Mengatasi kebuntuan riset pangan Indonesia

5 November 2015 14:51 WIB
Mengatasi kebuntuan riset pangan Indonesia
ilustrasi - Seorang staf peneliti membuat lontong dalam daun (buras) saat pembuatan buras untuk darurat pangan di Laboratorium Fakultas Teknologi Pertanian (Fateta) IPB, Dramaga, Bogor, Jawa Barat, Selasa (10/3/2015). (ANTARA FOTO/Jafkhairi)
Jakarta (ANTARA News) - Direktur Jenderal Penguatan Inovasi  Kementerian Riset Teknologi dan Pendidikan Tinggi Jumain Appe mengungkapkan untuk mengatasi kebuntuan riset pangan di Indonesia diperlukan sinergi antara pihak akademisi, industri, pemerintah dan masyarakat.

"Industri hulu tidak berkembang karena sinergi tidak terjadi," kata Jumain dalam jumpa media Simposium Pangan Nasional 2015 di Jakarta, Kamis.

Sebuah riset pangan akan berkembang bila sesuai dengan kebutuhan masyarakat dan industri. Penelitian yang dibuat tanpa memikirkan apa manfaatnya pada masyarakat bisa jadi hanya mentok sebagai percobaan semata. Selain itu, riset di bidang pangan juga harus sejalan dengan target swasembada pangan pemerintah.

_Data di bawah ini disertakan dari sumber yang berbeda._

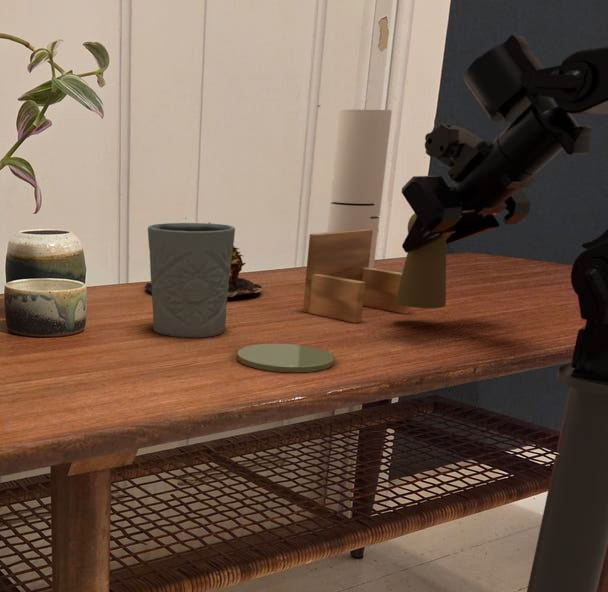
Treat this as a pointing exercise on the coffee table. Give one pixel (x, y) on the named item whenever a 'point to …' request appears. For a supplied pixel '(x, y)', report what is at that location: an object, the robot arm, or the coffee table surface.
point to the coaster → (285, 358)
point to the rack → (347, 277)
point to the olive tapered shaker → (424, 275)
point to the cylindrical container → (359, 172)
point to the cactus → (234, 278)
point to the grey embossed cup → (190, 277)
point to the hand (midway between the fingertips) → (417, 247)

Pihak peneliti baik dari perguruan tinggi maupun industri berperan membuat inovasi pangan yang dapat sukses diaplikasikan oleh masyarakat. 

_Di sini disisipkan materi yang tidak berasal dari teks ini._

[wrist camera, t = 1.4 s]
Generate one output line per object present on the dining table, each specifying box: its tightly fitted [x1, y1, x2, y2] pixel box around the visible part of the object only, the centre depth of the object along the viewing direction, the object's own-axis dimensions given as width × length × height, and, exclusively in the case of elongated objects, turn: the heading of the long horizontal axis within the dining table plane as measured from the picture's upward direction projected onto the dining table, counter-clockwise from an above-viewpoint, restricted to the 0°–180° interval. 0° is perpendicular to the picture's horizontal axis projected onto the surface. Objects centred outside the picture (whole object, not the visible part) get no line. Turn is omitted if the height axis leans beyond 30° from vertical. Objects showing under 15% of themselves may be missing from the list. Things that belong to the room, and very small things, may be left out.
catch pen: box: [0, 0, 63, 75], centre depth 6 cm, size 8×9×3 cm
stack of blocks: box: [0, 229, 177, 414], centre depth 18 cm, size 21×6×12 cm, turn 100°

Jumain menambahkan setiap penemuan dari para peneliti akan dipatenkan. Peneliti juga mendapat royalti bila hasil risetnya dimanfaatkan oleh masyarakat luas. 

Royalti tersebut diharapkan dapat menambah motivasi peneliti dan institusi untuk terus menciptakan riset yang memajukan teknologi pangan.

Indonesia yang sumber daya alamnya melimpah secara ironis masih bergantung pada negara lain untuk memenuhi kebutuhan pangan. 

Jumain menekankan negara importir seperti Thailand, Vietnam dan Myanmar yang sumber daya alamnya tak sebesar Indonesia dapat sukses karena didukung oleh ilmu pengetahuan dan teknologi yang tak lepas dari riset pangan.

"Peranan penelitian sangat penting untuk mendapatkan teknologi dalam mengolah sumber daya alam kita."